» DOCUMENT
## Start

The site is still in prototype mode, and even though navigating it is tedious at times, a lot of the information it contains is worth the effort. The presentation library in the “Understanding Climate” tab might be particularly useful to those of you looking for teaching tools. It features several ready-to-use presentations on topics from human contributions to global warming to how scientists create and use climate models. There are more professional development activities and teaching resources in the “Education” tab.
There’s a lot of information on the site, and we still haven’t made it through all of it. We’d encourage you to try out some of the tools offered, and be sure to let us know what you find useful.

## End

» SUPPLIED INFORMATION

## Start

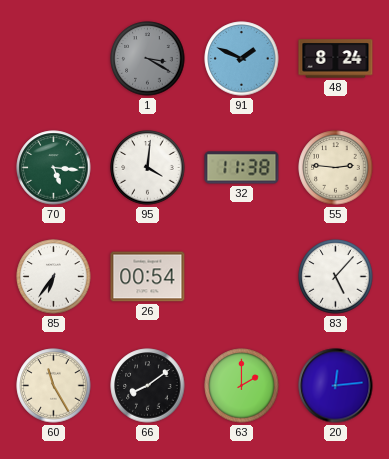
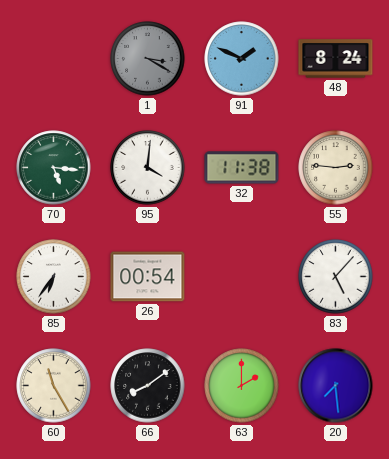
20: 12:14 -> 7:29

## End
## Start

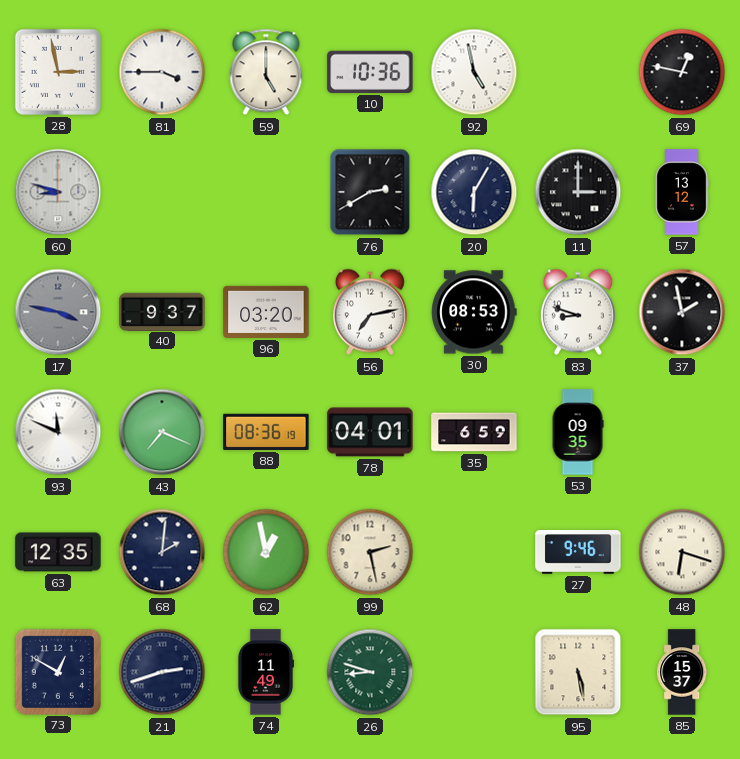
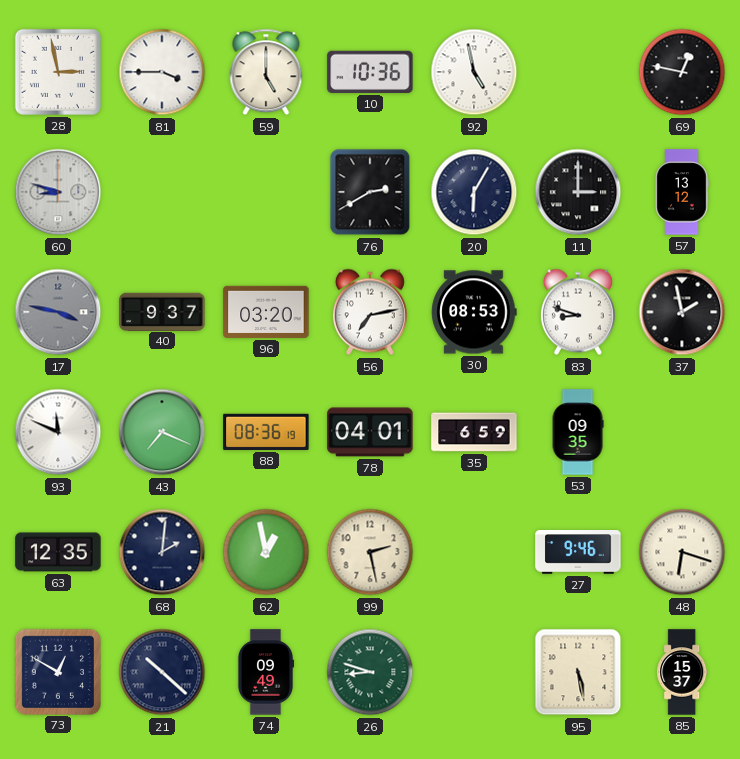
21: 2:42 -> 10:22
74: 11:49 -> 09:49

## End

» PROBLEM TO SOLVE
Copy out the passage about the climate website word for word, from start to finish.

» WORKED SOLUTION
The site is still in prototype mode, and even though navigating it is tedious at times, a lot of the information it contains is worth the effort. The presentation library in the “Understanding Climate” tab might be particularly useful to those of you looking for teaching tools. It features several ready-to-use presentations on topics from human contributions to global warming to how scientists create and use climate models. There are more professional development activities and teaching resources in the “Education” tab.
There’s a lot of information on the site, and we still haven’t made it through all of it. We’d encourage you to try out some of the tools offered, and be sure to let us know what you find useful.